## Parts of the exercise
• A. Please reproduce word for word the part of the passage on floating offshore wind that opens with the words containing "But there are" and closes with "global fishing industry.".
• B. Carry the passage on floating offshore wind forward from its last sentence.

But there are hurdles that floating wind will have to overcome for the technology to become commercial, and it is not just down to cost. One looming challenge will be opposition from the global fishing industry.

Having an early dialogue process with other stakeholder interests at sea is key for offshore wind to succeed

“We’d like co-existence [with the fisheries industry] and we’d like to see marine spatial planning be developed to decide where to have fisheries and where to have offshore wind,” Eik said. “Having an early dialogue process with other stakeholder interests at sea is key for offshore wind to succeed. I’m very hopeful that we are getting there.”

Søren Lassen, senior offshore wind analyst for Wood Mackenzie, is also upbeat about the prospects for offshore wind, particularly beyond 2030. He said Oreac’s target to have 1,400 GW of offshore wind installed globally by 2050 “is a little bit crazy, but that doesn’t mean it can’t happen”.

## Material supplied
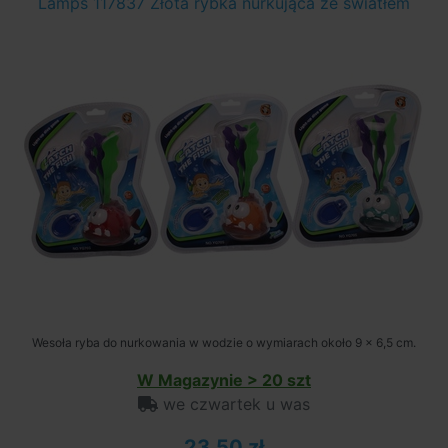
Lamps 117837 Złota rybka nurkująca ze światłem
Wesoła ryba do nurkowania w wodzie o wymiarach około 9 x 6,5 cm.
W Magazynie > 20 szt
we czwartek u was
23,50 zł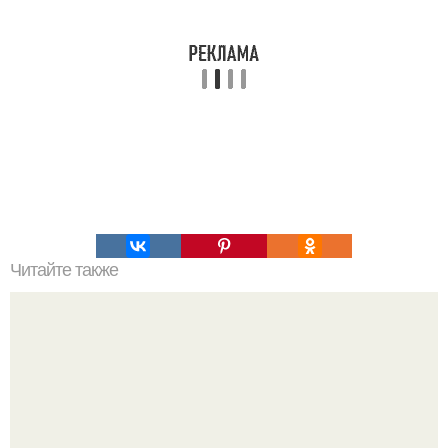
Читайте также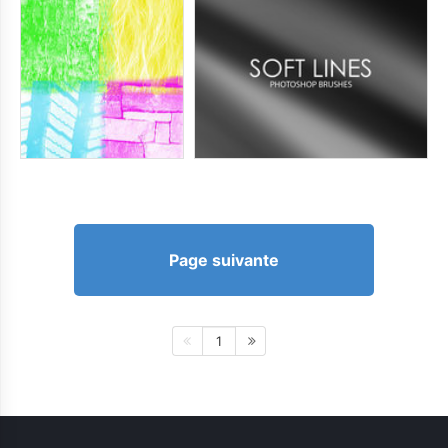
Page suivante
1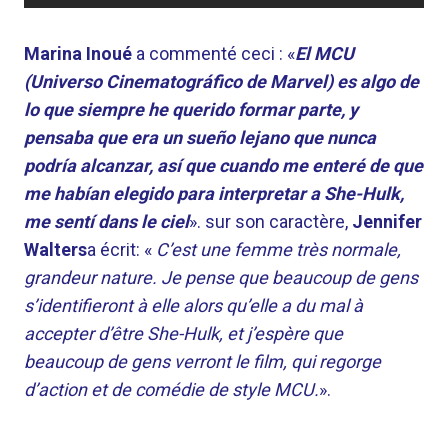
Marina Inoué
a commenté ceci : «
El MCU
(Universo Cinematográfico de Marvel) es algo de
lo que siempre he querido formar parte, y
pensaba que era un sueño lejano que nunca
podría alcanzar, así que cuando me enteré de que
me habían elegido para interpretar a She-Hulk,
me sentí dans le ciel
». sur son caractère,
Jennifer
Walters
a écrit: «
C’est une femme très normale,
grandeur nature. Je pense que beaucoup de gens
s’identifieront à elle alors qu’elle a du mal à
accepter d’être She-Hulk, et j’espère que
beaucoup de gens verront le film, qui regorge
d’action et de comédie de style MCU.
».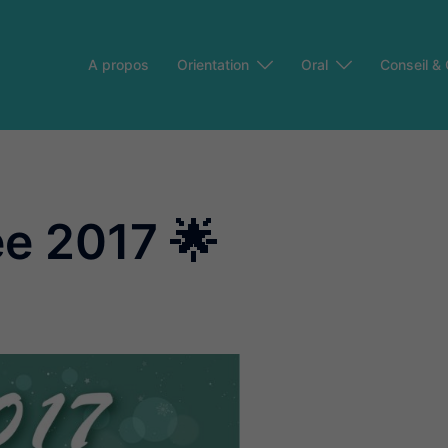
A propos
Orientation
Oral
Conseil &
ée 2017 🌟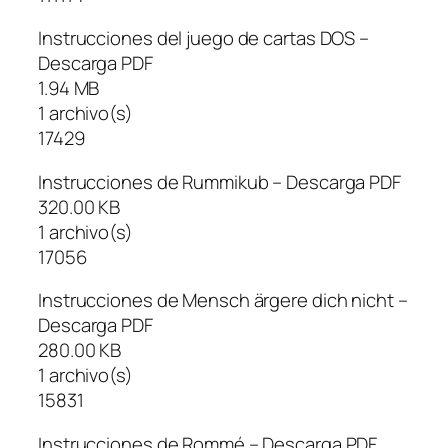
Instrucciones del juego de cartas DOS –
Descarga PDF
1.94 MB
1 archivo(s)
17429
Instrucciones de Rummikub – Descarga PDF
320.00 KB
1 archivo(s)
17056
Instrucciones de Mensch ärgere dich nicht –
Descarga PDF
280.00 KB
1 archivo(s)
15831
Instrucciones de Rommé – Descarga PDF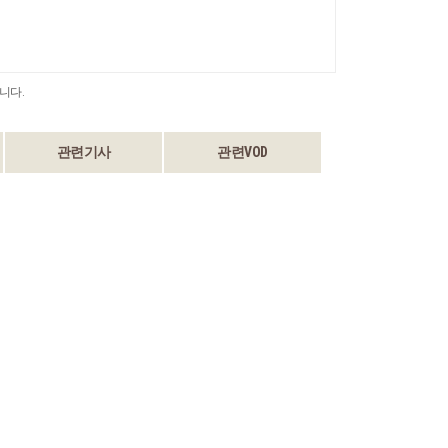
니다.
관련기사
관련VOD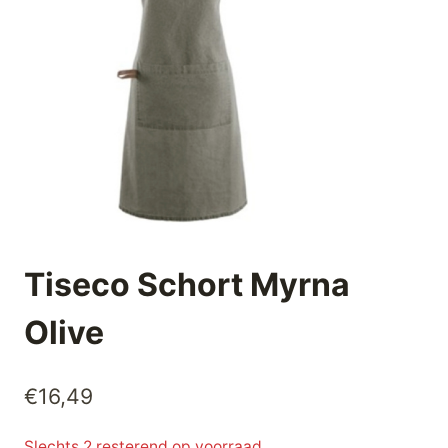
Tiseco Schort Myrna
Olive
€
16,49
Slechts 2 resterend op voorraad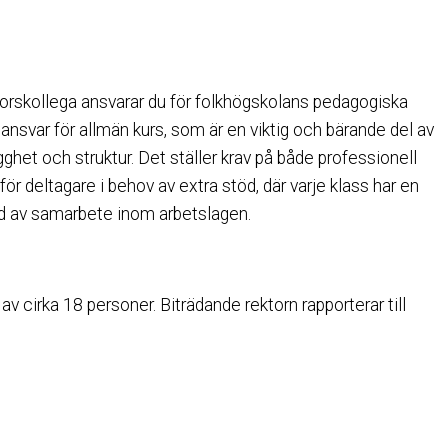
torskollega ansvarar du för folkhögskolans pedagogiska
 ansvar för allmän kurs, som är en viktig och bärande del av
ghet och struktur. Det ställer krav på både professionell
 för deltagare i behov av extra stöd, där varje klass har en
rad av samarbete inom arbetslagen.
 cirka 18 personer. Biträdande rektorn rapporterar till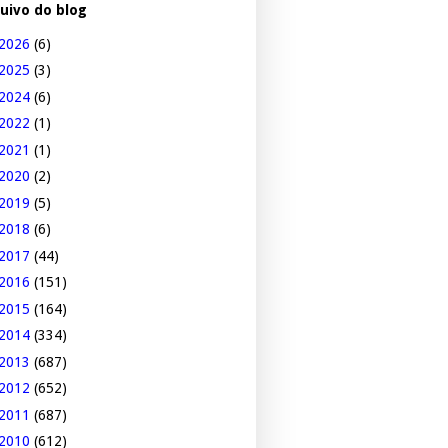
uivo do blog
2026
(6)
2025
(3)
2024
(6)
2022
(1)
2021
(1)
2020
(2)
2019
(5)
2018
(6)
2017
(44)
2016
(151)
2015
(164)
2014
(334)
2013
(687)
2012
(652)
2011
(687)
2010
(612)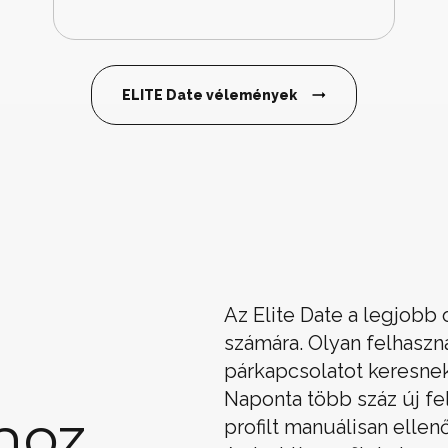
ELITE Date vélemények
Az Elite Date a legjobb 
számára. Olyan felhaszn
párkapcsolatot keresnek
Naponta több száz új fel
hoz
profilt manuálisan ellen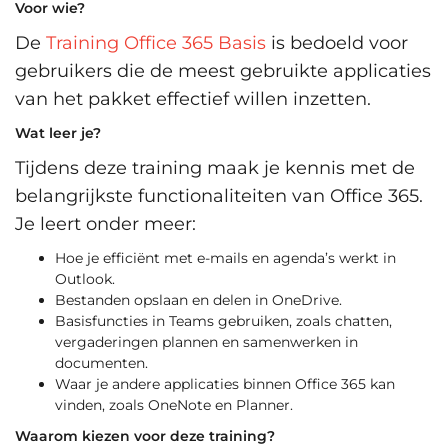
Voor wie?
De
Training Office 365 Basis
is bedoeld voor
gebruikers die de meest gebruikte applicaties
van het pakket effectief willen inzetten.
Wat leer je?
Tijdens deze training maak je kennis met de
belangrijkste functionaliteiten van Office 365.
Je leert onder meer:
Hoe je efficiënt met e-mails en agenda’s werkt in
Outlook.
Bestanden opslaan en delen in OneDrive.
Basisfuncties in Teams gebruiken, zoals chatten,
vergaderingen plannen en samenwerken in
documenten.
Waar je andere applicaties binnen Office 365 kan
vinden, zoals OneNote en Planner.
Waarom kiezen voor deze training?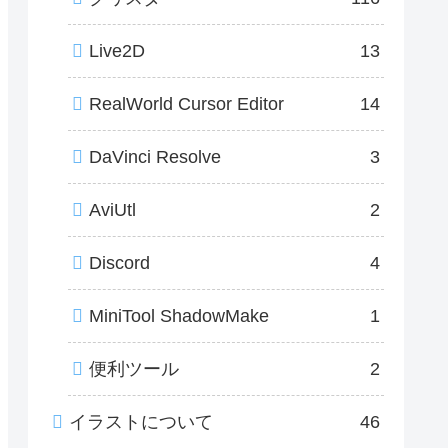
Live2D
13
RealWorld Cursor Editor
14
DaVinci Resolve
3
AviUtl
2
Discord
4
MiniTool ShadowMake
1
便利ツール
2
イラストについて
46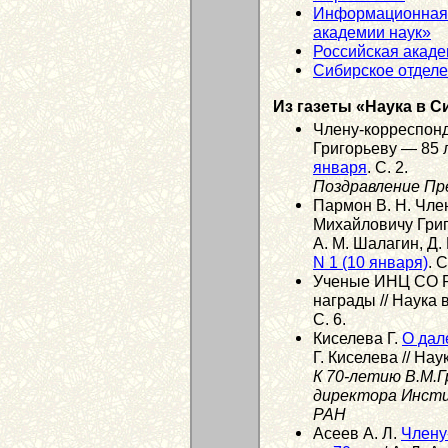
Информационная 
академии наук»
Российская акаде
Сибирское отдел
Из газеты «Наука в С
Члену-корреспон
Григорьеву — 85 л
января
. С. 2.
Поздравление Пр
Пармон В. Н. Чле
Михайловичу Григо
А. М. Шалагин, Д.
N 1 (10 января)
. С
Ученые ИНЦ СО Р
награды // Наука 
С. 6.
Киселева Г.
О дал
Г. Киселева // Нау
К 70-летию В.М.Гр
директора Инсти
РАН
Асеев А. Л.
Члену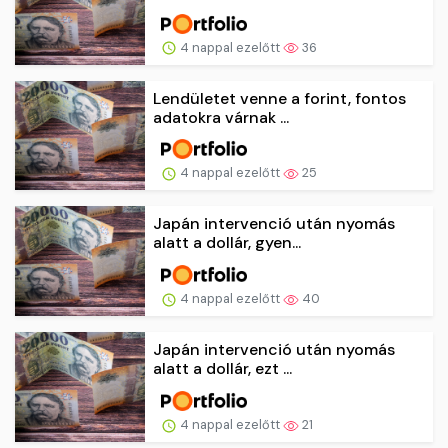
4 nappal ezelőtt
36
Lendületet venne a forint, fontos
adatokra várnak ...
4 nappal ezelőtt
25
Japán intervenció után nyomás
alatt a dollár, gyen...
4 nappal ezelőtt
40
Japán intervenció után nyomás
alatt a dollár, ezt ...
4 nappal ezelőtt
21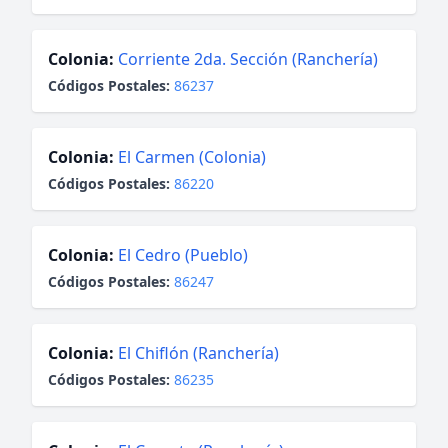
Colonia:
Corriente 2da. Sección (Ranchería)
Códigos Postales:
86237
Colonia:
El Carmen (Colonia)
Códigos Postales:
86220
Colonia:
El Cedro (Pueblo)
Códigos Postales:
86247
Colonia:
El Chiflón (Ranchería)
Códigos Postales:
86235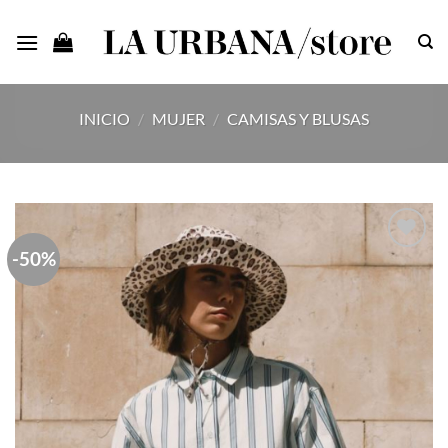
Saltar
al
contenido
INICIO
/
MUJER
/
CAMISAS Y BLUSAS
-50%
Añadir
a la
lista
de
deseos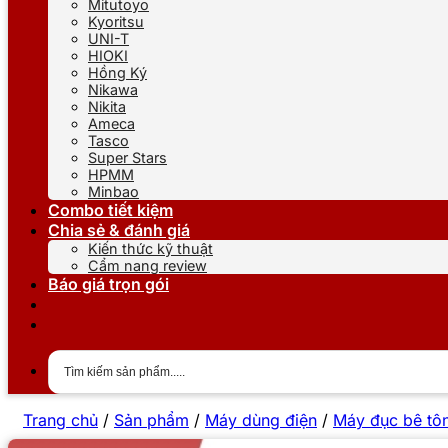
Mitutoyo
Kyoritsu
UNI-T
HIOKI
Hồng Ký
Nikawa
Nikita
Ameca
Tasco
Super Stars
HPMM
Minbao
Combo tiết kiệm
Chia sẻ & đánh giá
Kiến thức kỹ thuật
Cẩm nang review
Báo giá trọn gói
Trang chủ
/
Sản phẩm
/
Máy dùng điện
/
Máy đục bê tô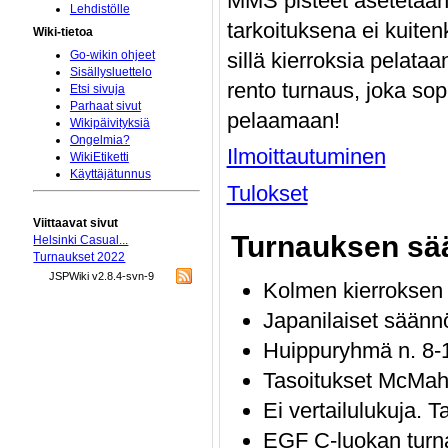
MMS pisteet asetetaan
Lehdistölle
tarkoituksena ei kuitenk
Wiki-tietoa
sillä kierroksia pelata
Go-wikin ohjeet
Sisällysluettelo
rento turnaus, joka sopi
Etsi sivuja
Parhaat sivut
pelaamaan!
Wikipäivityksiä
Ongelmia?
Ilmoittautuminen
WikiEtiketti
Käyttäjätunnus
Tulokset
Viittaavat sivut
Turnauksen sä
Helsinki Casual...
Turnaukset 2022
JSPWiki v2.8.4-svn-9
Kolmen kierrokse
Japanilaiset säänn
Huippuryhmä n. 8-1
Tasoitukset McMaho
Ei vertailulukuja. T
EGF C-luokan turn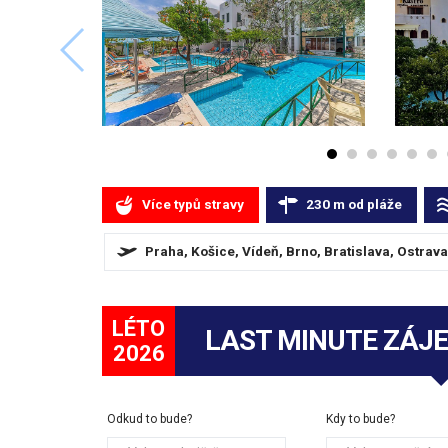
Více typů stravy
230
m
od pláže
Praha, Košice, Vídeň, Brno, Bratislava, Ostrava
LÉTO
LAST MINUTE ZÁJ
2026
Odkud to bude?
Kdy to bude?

## Results for the exercise
• A.
But there are hurdles that floating wind will have to overcome for the technology to become commercial, and it is not just down to cost. One looming challenge will be opposition from the global fishing industry.

• B.
Both floating and fixed-bottom wind will benefit from hundreds of millions of euros in EU funding earmarked for green hydrogen in its coronavirus recovery package and Green New Deal.

Despite the Covid-19 pandemic, investment in sea-based wind farms rose 319% this year. (Credit: DJ Mattaar/Shutterstock)

And Lassen pointed to recent announcements by countries including South Korea, which aims to have 12GW of offshore wind installed by 2030, up from 100MW today, and French plans to boost its existing 2MW capacity to 12.4 GW by 2028, including 1.5GW of floating offshore wind.

“We already see policy targets [for offshore wind] from various governments of more than 200GW by 2035 and that isn’t the end. We expect more governments to set targets and for existing targets to be upgraded.”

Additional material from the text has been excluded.